Like last night, I made baked mac 'n cheese. I started out by sauteing onions and celery in butter. Then added kale, parsley, and garlic with more butter. Once the kale was tender, I added flour to start my rue. One cup of milk, one cup of heavy cream, and cheddar cheese formed the foundation of my sauce. Then I proceeded to add some butternut squash or pumpkin puree. I'm not sure which. It was orange, so was my cheese. I figured it didn't matter. I had a chunk of Sartori Raspberry Parmesan rolling around in the fridge so that went in too. That cheese is sooo good! It is Parmesan soaked in raspberry ale. I recommend finding it if you can. As if the four tablespoons of butter, cup of milk and cream, and all that cheese were not enough, I topped it off with a dollop of sour cream for good measure. The end result was a velvety-rich sauce with just the right amount of tang. Well it was before I baked it anyway, but that's another story.

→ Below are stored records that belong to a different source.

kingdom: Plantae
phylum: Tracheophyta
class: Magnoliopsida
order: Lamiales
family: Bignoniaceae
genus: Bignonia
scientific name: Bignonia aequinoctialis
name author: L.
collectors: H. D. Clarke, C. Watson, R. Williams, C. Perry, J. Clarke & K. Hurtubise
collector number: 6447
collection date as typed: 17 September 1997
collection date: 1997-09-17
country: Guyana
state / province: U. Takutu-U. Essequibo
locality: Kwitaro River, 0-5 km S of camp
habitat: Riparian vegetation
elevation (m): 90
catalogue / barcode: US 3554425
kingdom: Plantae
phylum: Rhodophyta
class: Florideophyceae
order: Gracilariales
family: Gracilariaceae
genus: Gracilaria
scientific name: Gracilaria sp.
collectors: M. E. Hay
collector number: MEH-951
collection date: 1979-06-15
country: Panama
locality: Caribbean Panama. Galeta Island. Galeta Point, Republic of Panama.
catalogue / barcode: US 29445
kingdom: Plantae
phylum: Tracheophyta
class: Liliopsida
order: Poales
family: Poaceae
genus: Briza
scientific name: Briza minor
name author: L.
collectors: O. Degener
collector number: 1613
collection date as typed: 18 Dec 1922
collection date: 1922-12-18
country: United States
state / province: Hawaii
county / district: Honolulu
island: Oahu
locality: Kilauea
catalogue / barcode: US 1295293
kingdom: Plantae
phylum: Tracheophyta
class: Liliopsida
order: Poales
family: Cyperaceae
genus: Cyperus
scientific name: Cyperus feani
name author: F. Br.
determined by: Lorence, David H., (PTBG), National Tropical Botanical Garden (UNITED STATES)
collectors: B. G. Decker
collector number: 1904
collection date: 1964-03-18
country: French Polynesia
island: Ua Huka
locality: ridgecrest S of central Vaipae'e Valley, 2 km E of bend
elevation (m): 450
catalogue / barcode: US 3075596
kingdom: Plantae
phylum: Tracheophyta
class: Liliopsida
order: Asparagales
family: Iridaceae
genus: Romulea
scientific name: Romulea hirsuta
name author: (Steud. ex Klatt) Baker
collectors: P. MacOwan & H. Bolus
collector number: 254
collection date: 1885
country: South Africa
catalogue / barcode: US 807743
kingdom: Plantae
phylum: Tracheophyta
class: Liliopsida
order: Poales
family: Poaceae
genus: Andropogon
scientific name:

As delicious as all this dairy is, it's time to lay off the sauce. Even too much of a good thing can get boring after a while. I'm just not sure where to go from here. I have only been cooking from scratch for about two years. Once I learned how to make a sauce it opened up a whole new world for me. One that I never moved beyond. I stopped buying pre-made sauces, Hamburger Helper, boxed macaroni and cheese, Manwich, Alfredo, and all kinds of other stuff. I do still buy spaghetti sauce, but with all those tomatoes out my front window it is also on my hit list.
I think part of my problem is that we eat A LOT of pasta - and I just can't seem to make it without smothering it in a sauce. The other is that I will need to move beyond my comfort zone. This is probably the bigger problem of the two. Making pasta and a sauce is quick and easy. Thinking of something else is going to take time and work, something Americans really don't want to put forth when it comes to their food. It seems when I make a meal without a sauce it becomes the traditional meat and potatoes. I would like to stay away from the meat. We gave up meat back in March for Lent and have kept it limited since then. I would like to keep it that way. So what do I make? Mister is not going to be satisfied with a big pile of vegetables.
I know there are some vegetable-loving-cooking-from-scratch-without-sauce ladies out there. What are you all cooking?